• [Tasks and exercises]
[A] Using the interview on enterprise search, mark each statement yes or no and quote the exact words that settle it. (i) Mitra says most earlier attempts to build enterprise knowledge management companies failed. (ii) Jain says enterprise data was easy to obtain before SaaS. (iii) Jain says the information was in hundreds of cloud-based SaaS products.
[B] Resume the interview on enterprise search after its last sentence.

• [Excerpt provided]
* Begin *

Posted on Friday, Oct 20th 2023

Sramana Mitra: This problem has been identified a long time ago. People have tried to build such enterprise knowledge management companies before. I’ve seen many of these attempts. Mostly they’ve failed. While these attempts were made and failing, there was an explosion of digital tools and data. All this was happening in parallel.

In 2019, the enterprise world is more data-rich. There’s more to draw from. AI has become mainstream by this time. What is it in your approach that is different in 2019?

Arvind Jain: You mentioned some of those things like how the world changed. The problems itself became more acute. Now enterprises have so much more knowledge. It’s fragmented. It’s almost impossible to find anything. Whenever you have questions, people will go on Slack to ask where to find the answers. The information was in these hundreds of cloud-based SaaS products. The problem became big.

At the same time, the problem became more practical. One of the biggest issues why no good search products were built in the past was that it was very hard to get hold of enterprise data. These applications have good APIs that allow you to connect and have access to all of that data and to most signals. For example, how are people using content in your company? What is popular? This was not possible in the pre-SaaS world. There were a lot of factors which were just timing-related. We don’t have to worry about how to handle millions of documents.

* End *

• [Dataset entries]
* Begin *

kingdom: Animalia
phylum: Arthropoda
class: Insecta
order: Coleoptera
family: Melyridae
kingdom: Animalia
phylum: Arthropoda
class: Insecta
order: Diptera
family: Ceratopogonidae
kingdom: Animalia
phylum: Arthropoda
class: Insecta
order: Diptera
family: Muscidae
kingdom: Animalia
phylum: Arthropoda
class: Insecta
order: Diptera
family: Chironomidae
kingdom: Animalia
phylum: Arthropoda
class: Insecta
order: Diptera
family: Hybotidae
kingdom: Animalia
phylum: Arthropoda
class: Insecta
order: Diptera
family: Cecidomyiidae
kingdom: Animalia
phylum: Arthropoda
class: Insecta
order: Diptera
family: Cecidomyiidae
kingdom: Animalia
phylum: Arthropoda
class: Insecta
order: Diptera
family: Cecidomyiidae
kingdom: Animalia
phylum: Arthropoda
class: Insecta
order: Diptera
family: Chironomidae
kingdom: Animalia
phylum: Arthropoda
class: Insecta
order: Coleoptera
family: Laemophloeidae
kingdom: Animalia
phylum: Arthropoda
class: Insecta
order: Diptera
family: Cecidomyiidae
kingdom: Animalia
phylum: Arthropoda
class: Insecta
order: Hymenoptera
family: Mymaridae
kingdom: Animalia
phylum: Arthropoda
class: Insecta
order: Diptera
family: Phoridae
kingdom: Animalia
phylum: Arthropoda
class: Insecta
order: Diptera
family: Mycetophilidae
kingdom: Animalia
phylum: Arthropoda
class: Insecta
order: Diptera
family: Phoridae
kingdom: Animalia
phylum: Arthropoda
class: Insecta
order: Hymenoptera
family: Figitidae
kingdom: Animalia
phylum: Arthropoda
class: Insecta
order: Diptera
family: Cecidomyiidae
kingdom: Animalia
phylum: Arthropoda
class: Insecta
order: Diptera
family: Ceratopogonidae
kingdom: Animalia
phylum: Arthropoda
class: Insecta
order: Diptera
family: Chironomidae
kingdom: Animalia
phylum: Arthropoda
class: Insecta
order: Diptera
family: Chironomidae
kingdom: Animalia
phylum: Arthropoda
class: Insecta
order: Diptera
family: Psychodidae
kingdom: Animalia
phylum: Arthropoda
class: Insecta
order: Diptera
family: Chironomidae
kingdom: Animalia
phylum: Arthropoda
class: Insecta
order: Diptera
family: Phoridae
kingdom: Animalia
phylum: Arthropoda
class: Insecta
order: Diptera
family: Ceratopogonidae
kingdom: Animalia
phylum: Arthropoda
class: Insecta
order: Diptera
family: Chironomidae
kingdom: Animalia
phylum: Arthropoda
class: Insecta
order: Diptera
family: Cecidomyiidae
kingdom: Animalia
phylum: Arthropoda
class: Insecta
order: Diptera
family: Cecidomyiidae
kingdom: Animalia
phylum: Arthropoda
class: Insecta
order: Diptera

* End *

• [Answers]
[A]
(i) Yes: "Mostly they’ve failed."
(ii) No: "it was very hard to get hold of enterprise data."
(iii) Yes: "The information was in these hundreds of cloud-based SaaS products."

[B]
Then, the core search systems also became available in open domain. We didn’t have to start from scratch. Those are some good enablers. Also, language models are making great progress in 2019. Google had made available a powerful language model to companies like us.

Sramana Mitra: In 2019, you were already building a solution that was language model-based?

Arvind Jain: Right. Language models and semantic search have been part of our product from day one. They’re much better now. Sometimes, there is a big problem that hasn’t been solved. Then a lot of factors come together and that’s what we saw in 2019.

Sramana Mitra: A very important point that I want to underscore is that venture investments in Silicon Valley have been happening at a pretty significant scale since the mid-90s. A lot of ideas were identified as billion-dollar ideas fully-funded as venture-scale thesis. They failed. Given where we are and given the things that have happened, many of those ideas that have failed can now become successful. That’s an interesting way of looking at ideas.

Arvind Jain: As a business opportunity, yes. In the last few years, more capital had become available for startups to build.

Sramana Mitra: Tell me more about that. You have had plenty of startup experience. How did you get your business off the ground? Did you raise venture capital right away?

Arvind Jain: For Glean, we raised venture capital right away.

Sramana Mitra: How much did you raise?

Arvind Jain: We raised a little over $15 million in our first round.

Sramana Mitra: With just a concept?

Arvind Jain: Yes. If you have the experience, you can convince investors that you’re the right person to build it.

Sramana Mitra: That is a crucial point. This opportunity of what you have been able to do of raising $15 million on a concept for a big idea is only available to experienced entrepreneurs with a track record. First-time entrepreneurs don’t have this opportunity.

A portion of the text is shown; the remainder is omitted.